*EXTRACT:*
An expert reference group consisting of primary and secondary care clinicians, memory service managers and commissioners convened by the London Dementia Clinical Network developed a ‘best practice’ clinical data-set for a pilot audit in 2015. This was refined for audit rounds one and two in 2016Reference Cook, Nichol and Isaacs2 and 2019 respectively. The group reviewed existing standards and guidance, for example the Memory Service National Accreditation Programme (MSNAP) standards and National Institute for Health and Care Excellence (NICE) guidelines. The data-set covered the following areas: patient demographics, referral, assessment, investigation, diagnosis, treatment, follow-up and research participation.

For the 2019 audit, NHS England/NHS Improvement regional dementia clinical networks were invited to lead the process in their geographical areas. Regional networks then contacted memory services in their region to promote participation.

Participating memory services were asked to complete an anonymised case-note audit of 50 consecutive patients who underwent initial assessment from 1 January 2019. The audit tool recorded demographic information (age, gender and ethnicity) but not patient-identifiable data such as name, address, or hospital or NHS number. The guidance notes for the audit defined mild cognitive impairment (MCI) as ‘subjective experience of a decline from a previous level of cognitive functioning, accompanied by objective evidence of impairment that is not sufficiently severe to significantly interfere with independence in the person's performance of activities of daily living’. Service providers submitted anonymised data to their regional network between May and September 2019.

Regional networks transferred data to the London Dementia Clinical Network for analysis of the national data-set using Microsoft Excel. Statistical comparisons were performed using chi-squared tests.


Five NHS England/NHS Improvement regions participated in the audit: North East and Yorkshire; East of England; Midlands; London; and South East. Eighty-five memory services participated in the audit, contributing data on 3978 patients in total (mean age 79 years (range 30–102), 57% female). In 19 cases the patient's age was not provided.


Younger patients were much less likely to be diagnosed with dementia and more likely to receive a functional or psychiatric diagnosis or no diagnosis. Breakdown by broad diagnostic category is given in Table 1.

Table 1 Breakdown of main diagnostic categories by age cohort (<55, <65, ≥65 years)a

a. Column totals exclude patients for whom the diagnosis field was left blank. P-values refer to comparison between between patients aged <65 and ≥65.

Use of investigations

In the entire cohort, 439 patients (11%) underwent diagnostic neuropsychological assessment. Of these, where a diagnosis was given, 181 (46%) were diagnosed with dementia and 84 (21%) were diagnosed with MCI. In 86 cases (26%) it was reported that no diagnosis was given. Overall, younger patients were more likely to undergo diagnostic neuropsychological assessment than older patients (Table 2).

Table 2 Neuropsychology and neuroimaging in patients aged <65 compared with patients aged ≥65 yearsa

MCI, mild cognitive impairment; MRI, magnetic resonance imaging; CT, computed tomography.

a. P-values refer to comparison between patients aged <65 and ≥65.

*STORED DATA:*
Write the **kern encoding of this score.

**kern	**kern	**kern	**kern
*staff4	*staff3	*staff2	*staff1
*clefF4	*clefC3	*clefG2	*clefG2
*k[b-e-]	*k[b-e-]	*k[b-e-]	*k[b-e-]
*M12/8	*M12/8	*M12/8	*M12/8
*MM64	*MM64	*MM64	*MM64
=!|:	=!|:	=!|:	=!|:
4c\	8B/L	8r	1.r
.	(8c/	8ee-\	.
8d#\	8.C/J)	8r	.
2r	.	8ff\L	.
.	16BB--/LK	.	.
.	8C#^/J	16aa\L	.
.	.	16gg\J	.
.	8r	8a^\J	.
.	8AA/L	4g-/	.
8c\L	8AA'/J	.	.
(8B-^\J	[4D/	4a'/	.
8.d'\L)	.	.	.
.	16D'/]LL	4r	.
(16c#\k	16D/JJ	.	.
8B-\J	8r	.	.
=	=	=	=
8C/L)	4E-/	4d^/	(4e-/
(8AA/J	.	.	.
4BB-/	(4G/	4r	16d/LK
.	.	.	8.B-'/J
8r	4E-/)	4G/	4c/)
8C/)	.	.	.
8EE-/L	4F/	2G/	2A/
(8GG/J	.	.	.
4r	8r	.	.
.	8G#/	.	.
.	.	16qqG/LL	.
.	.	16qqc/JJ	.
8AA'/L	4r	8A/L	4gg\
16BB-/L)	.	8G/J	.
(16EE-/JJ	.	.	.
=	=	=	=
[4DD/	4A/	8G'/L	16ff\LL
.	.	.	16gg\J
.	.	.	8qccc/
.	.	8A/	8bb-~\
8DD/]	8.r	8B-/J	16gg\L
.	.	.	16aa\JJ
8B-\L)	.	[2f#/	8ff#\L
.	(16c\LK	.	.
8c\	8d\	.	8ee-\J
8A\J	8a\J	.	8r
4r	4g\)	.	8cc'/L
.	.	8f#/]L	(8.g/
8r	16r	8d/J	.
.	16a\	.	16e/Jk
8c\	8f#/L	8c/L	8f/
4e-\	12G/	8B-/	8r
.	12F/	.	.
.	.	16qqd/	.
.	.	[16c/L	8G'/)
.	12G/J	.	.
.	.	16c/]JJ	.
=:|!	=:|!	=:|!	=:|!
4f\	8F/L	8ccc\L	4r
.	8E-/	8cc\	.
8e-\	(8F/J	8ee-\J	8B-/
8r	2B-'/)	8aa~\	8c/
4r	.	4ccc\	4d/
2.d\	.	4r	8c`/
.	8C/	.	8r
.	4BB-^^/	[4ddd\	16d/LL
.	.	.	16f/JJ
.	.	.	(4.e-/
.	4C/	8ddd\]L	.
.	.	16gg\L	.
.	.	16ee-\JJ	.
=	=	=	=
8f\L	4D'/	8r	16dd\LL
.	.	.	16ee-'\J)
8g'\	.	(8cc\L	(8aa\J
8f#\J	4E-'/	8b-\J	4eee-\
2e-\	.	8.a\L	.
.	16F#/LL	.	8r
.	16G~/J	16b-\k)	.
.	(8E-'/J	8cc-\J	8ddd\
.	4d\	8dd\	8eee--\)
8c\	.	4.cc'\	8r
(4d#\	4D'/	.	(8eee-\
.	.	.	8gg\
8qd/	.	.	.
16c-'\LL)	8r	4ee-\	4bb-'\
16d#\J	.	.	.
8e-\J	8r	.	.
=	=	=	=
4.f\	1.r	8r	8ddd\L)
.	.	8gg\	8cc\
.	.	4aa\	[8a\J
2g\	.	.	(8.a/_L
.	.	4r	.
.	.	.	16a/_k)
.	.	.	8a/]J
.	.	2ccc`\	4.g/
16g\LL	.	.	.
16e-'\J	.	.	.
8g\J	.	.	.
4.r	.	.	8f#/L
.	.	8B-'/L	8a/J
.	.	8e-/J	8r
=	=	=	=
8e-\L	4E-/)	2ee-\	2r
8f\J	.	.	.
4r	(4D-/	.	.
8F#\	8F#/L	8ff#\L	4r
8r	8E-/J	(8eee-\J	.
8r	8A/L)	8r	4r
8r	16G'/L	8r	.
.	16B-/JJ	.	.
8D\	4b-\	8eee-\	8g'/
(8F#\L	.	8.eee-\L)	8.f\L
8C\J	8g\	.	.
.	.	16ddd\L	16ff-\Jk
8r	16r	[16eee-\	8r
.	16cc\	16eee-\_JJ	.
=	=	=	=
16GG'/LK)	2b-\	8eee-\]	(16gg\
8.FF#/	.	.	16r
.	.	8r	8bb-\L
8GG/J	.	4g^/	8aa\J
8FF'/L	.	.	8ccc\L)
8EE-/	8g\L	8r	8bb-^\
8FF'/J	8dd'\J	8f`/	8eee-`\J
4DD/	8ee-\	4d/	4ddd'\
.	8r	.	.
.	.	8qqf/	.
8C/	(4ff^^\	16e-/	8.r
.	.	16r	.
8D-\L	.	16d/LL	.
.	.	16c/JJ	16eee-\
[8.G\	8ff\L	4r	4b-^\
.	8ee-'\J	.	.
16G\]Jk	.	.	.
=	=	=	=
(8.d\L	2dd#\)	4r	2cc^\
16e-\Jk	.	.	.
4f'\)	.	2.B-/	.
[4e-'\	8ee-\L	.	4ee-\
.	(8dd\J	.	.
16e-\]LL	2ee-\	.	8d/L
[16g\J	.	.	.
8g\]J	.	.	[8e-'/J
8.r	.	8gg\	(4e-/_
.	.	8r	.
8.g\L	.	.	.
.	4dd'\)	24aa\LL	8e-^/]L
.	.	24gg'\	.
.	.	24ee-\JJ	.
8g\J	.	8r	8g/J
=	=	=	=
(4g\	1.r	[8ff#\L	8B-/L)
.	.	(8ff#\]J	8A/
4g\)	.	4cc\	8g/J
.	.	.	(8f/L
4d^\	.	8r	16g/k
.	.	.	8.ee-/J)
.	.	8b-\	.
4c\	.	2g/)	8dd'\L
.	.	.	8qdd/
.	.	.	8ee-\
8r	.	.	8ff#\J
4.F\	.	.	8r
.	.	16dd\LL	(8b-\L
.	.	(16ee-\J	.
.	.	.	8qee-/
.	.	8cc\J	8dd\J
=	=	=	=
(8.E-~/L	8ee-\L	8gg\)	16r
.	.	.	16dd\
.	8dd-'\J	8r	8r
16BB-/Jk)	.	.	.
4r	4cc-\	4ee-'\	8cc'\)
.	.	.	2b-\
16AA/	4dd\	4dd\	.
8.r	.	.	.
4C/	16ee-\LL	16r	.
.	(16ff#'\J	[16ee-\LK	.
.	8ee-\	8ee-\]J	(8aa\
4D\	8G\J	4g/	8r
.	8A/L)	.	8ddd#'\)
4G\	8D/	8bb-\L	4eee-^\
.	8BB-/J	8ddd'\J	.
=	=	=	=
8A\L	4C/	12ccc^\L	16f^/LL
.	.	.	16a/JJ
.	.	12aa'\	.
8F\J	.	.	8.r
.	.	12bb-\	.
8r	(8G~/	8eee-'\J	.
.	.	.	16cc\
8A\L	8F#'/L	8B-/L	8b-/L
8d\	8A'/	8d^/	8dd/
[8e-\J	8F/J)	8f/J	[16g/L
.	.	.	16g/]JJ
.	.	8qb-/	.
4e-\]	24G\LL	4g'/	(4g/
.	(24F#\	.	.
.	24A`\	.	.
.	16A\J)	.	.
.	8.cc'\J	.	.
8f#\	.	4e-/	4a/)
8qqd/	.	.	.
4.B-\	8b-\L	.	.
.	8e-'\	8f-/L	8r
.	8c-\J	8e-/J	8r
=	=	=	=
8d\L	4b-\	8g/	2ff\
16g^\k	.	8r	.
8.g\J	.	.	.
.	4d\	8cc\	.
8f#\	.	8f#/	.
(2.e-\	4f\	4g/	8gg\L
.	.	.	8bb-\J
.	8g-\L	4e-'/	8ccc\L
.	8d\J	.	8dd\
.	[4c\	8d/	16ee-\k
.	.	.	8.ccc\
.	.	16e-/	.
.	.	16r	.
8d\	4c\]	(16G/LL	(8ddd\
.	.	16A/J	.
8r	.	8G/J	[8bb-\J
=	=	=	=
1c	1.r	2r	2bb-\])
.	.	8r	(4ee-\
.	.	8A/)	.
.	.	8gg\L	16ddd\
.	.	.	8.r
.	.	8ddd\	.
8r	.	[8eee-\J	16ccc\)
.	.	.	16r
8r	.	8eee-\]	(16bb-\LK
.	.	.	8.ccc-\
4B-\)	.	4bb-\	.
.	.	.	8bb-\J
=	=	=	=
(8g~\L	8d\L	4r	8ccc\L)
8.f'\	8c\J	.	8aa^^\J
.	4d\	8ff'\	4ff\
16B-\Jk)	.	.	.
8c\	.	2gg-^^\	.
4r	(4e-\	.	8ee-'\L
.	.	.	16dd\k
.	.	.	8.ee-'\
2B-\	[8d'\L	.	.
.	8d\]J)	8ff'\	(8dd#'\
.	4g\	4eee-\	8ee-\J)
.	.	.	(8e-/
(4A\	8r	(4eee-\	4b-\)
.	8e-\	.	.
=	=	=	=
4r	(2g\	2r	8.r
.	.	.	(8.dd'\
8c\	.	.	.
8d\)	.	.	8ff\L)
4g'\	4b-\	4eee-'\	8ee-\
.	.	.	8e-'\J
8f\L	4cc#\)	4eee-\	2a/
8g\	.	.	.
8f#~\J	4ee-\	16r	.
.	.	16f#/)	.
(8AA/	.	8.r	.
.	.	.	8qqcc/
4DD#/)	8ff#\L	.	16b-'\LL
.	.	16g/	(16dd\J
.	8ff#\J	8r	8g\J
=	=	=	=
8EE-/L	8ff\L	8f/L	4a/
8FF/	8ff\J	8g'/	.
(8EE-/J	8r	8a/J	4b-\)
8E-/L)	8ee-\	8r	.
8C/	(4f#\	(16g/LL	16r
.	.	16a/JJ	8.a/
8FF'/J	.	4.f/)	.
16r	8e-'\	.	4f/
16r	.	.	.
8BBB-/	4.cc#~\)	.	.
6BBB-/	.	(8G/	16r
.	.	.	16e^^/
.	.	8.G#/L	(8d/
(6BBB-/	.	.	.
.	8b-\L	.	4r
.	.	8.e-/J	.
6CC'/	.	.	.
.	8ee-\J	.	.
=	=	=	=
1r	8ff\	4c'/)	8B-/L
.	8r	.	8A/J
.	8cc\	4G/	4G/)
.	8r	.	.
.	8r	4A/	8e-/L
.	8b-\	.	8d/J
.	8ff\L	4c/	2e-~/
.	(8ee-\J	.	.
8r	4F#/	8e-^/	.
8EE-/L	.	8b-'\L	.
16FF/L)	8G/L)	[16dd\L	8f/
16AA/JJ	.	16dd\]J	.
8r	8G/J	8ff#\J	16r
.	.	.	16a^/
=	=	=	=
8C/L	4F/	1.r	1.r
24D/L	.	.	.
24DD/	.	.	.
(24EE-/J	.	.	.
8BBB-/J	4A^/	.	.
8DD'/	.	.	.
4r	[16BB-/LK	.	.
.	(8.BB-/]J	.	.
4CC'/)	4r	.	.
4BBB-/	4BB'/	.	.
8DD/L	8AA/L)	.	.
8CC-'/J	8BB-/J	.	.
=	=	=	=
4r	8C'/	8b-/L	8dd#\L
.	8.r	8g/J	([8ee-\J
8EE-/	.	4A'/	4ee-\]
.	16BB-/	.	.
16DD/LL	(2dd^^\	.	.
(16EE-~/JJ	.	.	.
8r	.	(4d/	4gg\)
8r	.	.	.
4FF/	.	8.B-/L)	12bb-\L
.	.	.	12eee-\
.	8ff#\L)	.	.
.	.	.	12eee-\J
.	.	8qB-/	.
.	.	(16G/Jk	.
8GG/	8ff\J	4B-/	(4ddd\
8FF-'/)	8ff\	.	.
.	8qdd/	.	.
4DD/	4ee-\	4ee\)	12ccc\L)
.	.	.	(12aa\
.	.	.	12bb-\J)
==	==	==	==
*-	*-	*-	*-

*EXERCISE DIRECTIONS:* Write out the part of the memory service audit text starting with "Younger patients were much" and going on through "patients (Table 2).", word for word.

*EXPECTED ANSWER:*
Younger patients were much less likely to be diagnosed with dementia and more likely to receive a functional or psychiatric diagnosis or no diagnosis. Breakdown by broad diagnostic category is given in Table 1.

Table 1 Breakdown of main diagnostic categories by age cohort (<55, <65, ≥65 years)a

a. Column totals exclude patients for whom the diagnosis field was left blank. P-values refer to comparison between between patients aged <65 and ≥65.

Use of investigations

In the entire cohort, 439 patients (11%) underwent diagnostic neuropsychological assessment. Of these, where a diagnosis was given, 181 (46%) were diagnosed with dementia and 84 (21%) were diagnosed with MCI. In 86 cases (26%) it was reported that no diagnosis was given. Overall, younger patients were more likely to undergo diagnostic neuropsychological assessment than older patients (Table 2).